Prof. Dora Francisca Edu-Buandoh, a Professor of English Language and a former Pro Vice-Chancellor for the University of Cape Coast has outlined unparliamentary language often used by Ghanaian parliamentarians on the floor of parliament to be a weapon disrupting the country's parliamentary discourse.
According to the UCC Professor, a survey conducted from 2005-2018 on unparliamentary comments used by parliamentarians on the floor of parliament, sited about 73 unsavoury comments passed which is a course to worry about.
The findings also included that the use of unparliamentary language borders on impoliteness because the language use integrity and credibility of Member of Parliaments affected, having had the language impute intellectual weakness in their person, as the survey revealed untruth, deception, and criminality in the personality of affected MP's.

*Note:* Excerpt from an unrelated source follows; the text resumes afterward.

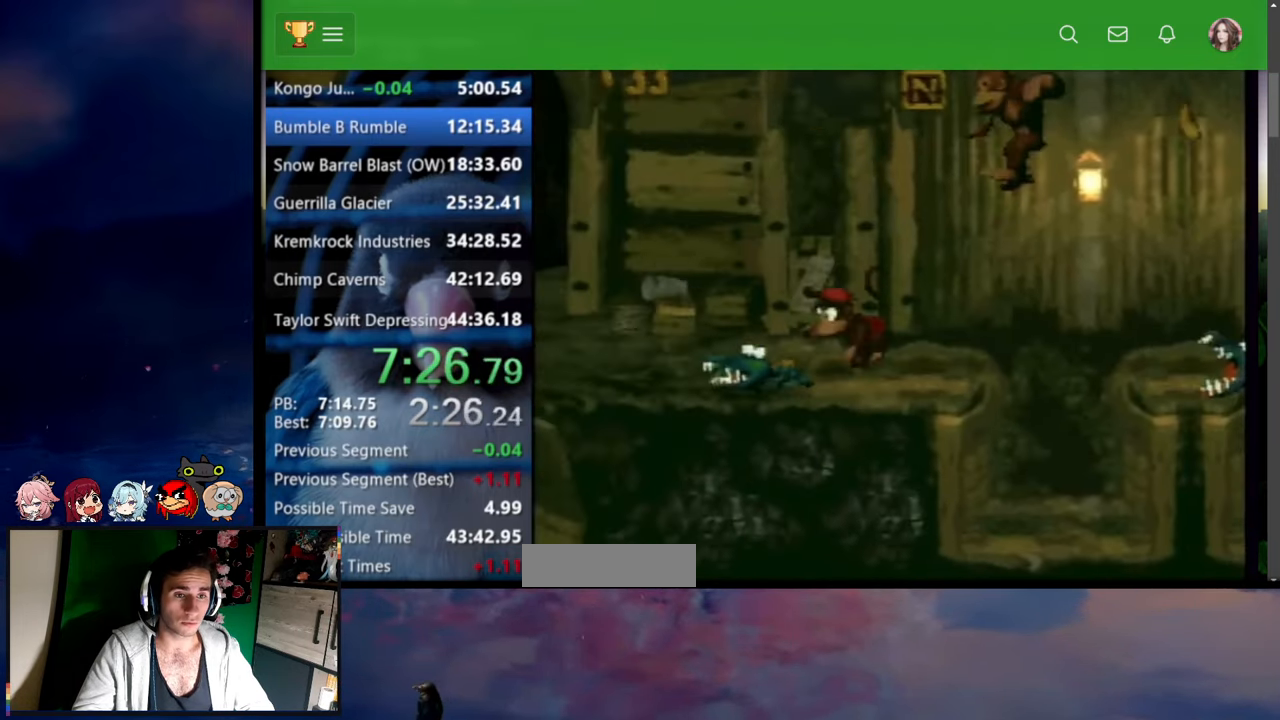
{"buttons": ["Y", "DPAD_UP", "DPAD_LEFT"], "events": [[134, "B", "up"], [134, "X", "up"]]}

Prof. Dora Edu-Buandoh made this statement at her inaugural lecture dubbed, "Discourses of Our Time: Power, Norms of Language Use, and Identity Formation."
The Professor of English added that unparliamentary discourses in present times have obscenities, provocative or threatening language, personal attacks, and insults which sometimes cloud the discuss on the floor of parliament.
She bemoaned the fact unparliamentary discourse in the discourse of our time has gone so bad that the Speaker of Parliament would had to use unparliamentary language to caution the use of unparliamentary discourse.
This was when the current Speaker of Parliament, Alban Sumana Kingsford Bagbin was compelled to caution Parliamentarians that they are not in a sort of market place where anyone can just rise and talk.